Australia lies somewhere between the European continental model of punishing what might be deemed reprehensible opinions, and the U.S. model which regards such punishment as unacceptable. The U.S. Bill of Rights enables such acts as Holocaust denial to take place. Grotesque as it might be, the point is not to punish or jail someone for having reprehensible views. The moment one ends up behind bars for opinions, one is singing the tune of a police state with its complement of corrective measures.
This problem was amply demonstrated in the racial vilification case of Eatock v Bolt (2011). In that case, Andrew Bolt was accused of breaching the provisions in two articles and two posts in 2009 describing the complainants as “political aborigines” of Caucasian descent riding the bandwagon of unjust enrichment. Justice Mordecai Bromberg found that Aboriginals of fair skin “were reasonably likely… to have been offended, insulted, humiliated or intimidated by the imputations conveyed by the newspaper articles.” While it would have been lawful to racially vilify someone in terms of expressing an opinion, Bolt had shown bad faith. He had not checked his facts – at least in their entirety.

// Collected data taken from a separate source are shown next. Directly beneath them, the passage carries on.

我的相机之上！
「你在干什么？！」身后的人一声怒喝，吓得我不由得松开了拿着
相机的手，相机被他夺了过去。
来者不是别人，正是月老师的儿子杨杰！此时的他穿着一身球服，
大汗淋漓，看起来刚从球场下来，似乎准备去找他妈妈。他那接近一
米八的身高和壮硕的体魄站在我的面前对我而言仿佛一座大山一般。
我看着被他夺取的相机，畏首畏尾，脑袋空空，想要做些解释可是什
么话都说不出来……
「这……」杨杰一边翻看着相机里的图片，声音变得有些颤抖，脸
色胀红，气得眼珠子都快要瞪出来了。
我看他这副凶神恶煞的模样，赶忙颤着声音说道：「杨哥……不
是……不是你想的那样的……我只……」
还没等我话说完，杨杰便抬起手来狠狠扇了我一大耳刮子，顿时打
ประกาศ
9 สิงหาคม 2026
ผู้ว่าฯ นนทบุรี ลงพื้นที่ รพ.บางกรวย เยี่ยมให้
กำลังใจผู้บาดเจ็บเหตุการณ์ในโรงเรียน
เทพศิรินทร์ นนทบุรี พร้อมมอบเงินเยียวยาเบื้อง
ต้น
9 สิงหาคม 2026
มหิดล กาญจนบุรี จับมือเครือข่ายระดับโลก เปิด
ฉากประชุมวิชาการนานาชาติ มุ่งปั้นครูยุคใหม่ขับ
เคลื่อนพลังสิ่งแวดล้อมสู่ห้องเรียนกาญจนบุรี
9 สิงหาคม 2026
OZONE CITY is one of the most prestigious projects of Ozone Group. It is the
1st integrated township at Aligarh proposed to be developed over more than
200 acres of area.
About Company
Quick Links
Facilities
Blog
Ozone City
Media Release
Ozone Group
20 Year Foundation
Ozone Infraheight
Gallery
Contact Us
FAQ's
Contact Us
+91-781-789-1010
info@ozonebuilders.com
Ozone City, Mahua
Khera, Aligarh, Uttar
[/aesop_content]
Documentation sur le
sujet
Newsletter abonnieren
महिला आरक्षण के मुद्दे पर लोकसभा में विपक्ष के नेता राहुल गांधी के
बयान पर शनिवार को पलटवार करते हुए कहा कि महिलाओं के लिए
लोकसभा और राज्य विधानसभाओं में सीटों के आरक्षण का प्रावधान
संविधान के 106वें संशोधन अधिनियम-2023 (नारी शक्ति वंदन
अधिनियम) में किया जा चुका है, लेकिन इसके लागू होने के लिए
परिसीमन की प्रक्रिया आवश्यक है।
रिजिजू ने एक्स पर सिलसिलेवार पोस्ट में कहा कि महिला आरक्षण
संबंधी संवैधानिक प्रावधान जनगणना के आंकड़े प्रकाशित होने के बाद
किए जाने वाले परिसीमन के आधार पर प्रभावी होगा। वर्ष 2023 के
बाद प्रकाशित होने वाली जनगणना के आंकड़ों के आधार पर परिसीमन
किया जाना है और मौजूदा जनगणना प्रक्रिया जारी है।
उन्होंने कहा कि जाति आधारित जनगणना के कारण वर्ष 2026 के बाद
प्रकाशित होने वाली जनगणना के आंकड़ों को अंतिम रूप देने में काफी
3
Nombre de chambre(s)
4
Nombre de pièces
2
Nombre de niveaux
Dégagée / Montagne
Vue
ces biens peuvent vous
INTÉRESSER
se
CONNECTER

The decision by Brandis has been, somewhat irresponsibly, labelled as an act of grace for Bolt, who was sloppy with his account, and in some ways even sloppier with his delivery. What the decision does not do is clarify the issue as to whether Bolt was being punished for his shoddy homework, or his shoddy views. Neither is entirely satisfactory. As meticulous as Justice Bromberg was, he could not get away from the suggestion that Bolt was fundamentally wrong in his assertions.
The bad faith test is also hopeless in the discussion of rights and protections – many rights are exercised in bad faith, but that is hardly a reason not to have them. Besides, can you genuinely hold a racially obnoxious opinion in good faith? The thin skinned, it would seem, shall inherent the earth.
This is the story with Bolt. He is disliked in certain circles because it is inappropriate not to. He is, for so many in the ersatz progressive circles, an individual who needs to be punished, to be curtained, to be hidden. It would be unfashionable to do otherwise. And so, you get views such as those of shadow attorney-general Mark Dreyfus, claiming that narrowing the scope of racial vilification has nothing to do with free speech but everything to do with “freedom to engage in public hate speech.”
Such views suggest that media and debate in Australia is so weak that it cannot tolerate a Bolt, or for that matter, reprehensible opinions held in bad faith. Wigged retaliation and court room correction is required to target the insensitive who tread on other people’s feelings. The evils suggested by Brandis’ move are exaggerated, even if they might be seen as disingenuous. Pity that they will not go further in the manner of enshrining a genuine, inviolable right to free speech.